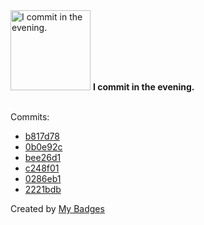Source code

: <img src="https://github.com/my-badges/my-badges/blob/master/src/all-badges/time-of-commit/evening-commits.png?raw=true" alt="I commit in the evening." title="I commit in the evening." width="128">
<strong>I commit in the evening.</strong>
<br><br>

Commits:

- <a href="https://github.com/ccamel/playground-protoactor.go/commit/b817d78f5a3077674c3475ae5c96605fb5941a11">b817d78</a>
- <a href="https://github.com/ccamel/playground-protoactor.go/commit/0b0e92c43870d0768172d60c934c62affb473b71">0b0e92c</a>
- <a href="https://github.com/ccamel/playground-protoactor.go/commit/bee26d1bb3a3b8cf8c7d921bccd14e6f6cf11fcb">bee26d1</a>
- <a href="https://github.com/ccamel/playground-protoactor.go/commit/c248f0165a7c929994835954ef2671ac7b6d2a23">c248f01</a>
- <a href="https://github.com/ccamel/playground-protoactor.go/commit/0286eb179ba7e8553ef253084abde643920a396e">0286eb1</a>
- <a href="https://github.com/ccamel/playground-protoactor.go/commit/2221bdba86f334a312583ee9a7f788f91eb1b368">2221bdb</a>


Created by <a href="https://github.com/my-badges/my-badges">My Badges</a>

_ _ _ _

■ Task to complete ■
Locate every line in the listing above that contains the string "badges" and copy each one out, treating uppercase and lowercase letters as distinct.

■ Answer box ■
: <img src="https://github.com/my-badges/my-badges/blob/master/src/all-badges/time-of-commit/evening-commits.png?raw=true" alt="I commit in the evening." title="I commit in the evening." width="128">
Created by <a href="https://github.com/my-badges/my-badges">My Badges</a>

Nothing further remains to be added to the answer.